"Well thought of! well thought of!" roared Captain Jonas, not waiting for the Admiral to speak.

"Yes, it's well thought of!" chimed in the arbiter of my fate.

"It is a tremenjous compliment," rejoined Captain Jonas, "I can tell you that, Mr. Hiram Jones. Any man can die by scragging. You can scrag yourself. But to be placed in an elegant house, which no less a person than a Chief Justice of England has occupied before you, to be in the distinguished company of the Lord George Trevelyan——"

"Come! come! stop this nonsense!" snarled the Admiral. "Fasten the fellow up, and let us be off! That Frenchman will be along some time between this and dawn. Put him in! put him in! Where is Mauresco? How long he lingers! He should be here to read the burial service. Where is handsome Mauresco?"

"Where he will never need service more!" shouted I, but at a nudge from the Smith I did not repeat my scarce heeded words. The Smith then laid me down upon the ground, and two great hulking fellows stood over me with pistols ready cocked. The Smith left my side, and I heard a hammering and prying, and soon there was a fall and the rattle of something which caused a shudder to creep through my frame.

I watched them, fascinated, as they unhooked the chain and removed the bolts with which the Chief Justice was fastened to the top and sides of his peculiar niche. I saw them open the rusty clasps and remove the skull and musty remains from the house that was to be mine. I heard the bones rattle, as if in protest, as the men threw the Chief Justice carelessly into a corner. I saw them remove a few bits of cloth and mould from the metal before they dragged the ghastly thing across the floor to where I lay. I saw them lay the cage upon the ground and open its clever mechanism, the trunk, the head, the legs, the arms, to make room for my wretched trembling body. I turned sick and faint as the wires which had pressed those mouldering bones were bound against my face and head. I smelled the charnel house upon that rusted frame; corruption was in the cage which inclosed me and in the air that I breathed.

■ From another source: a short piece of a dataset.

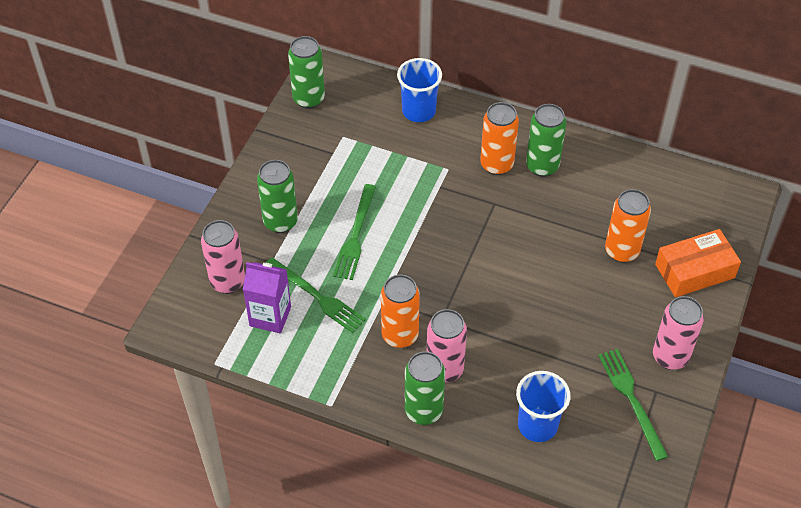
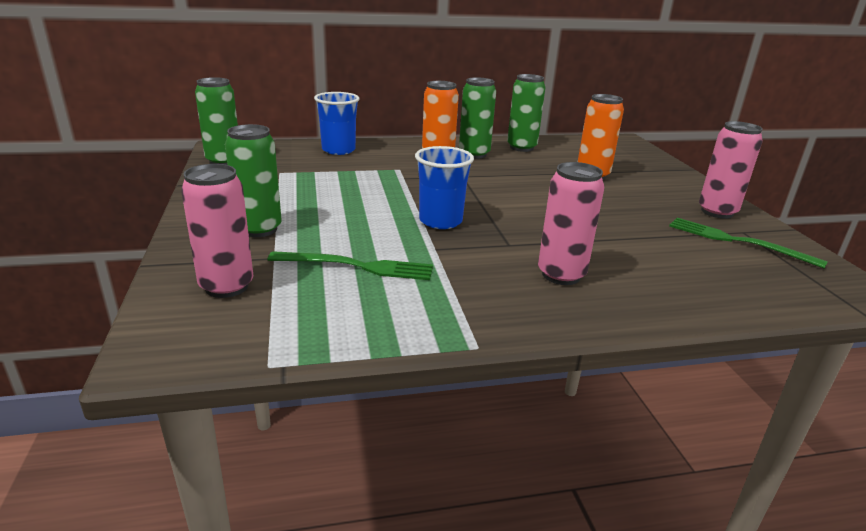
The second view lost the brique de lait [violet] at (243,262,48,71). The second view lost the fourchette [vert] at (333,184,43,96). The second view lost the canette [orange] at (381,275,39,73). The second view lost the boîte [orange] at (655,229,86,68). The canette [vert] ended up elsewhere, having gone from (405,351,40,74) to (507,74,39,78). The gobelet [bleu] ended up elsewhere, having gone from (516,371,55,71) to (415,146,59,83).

Little time had been occupied in dispossessing the Chief Justice of his last home. I forgot myself long enough to turn my eyes upon the poor lad to see how he bore his dread ordeal. But he still hung limp and lifeless. Perhaps he would awake later to the full horror of his living death. For me, I intended to retain my senses to the last. The Smith knelt down beside me. He bent over my head, as if to arrange more properly the cage in which they had now laid me.

"The ring at the top is weak," he whispered; and then, "Forgive me; it is your life or mine."

"I forgive you," I said aloud.

The Admiral and Captain Jonas set up a hearty roar, in which the others joined.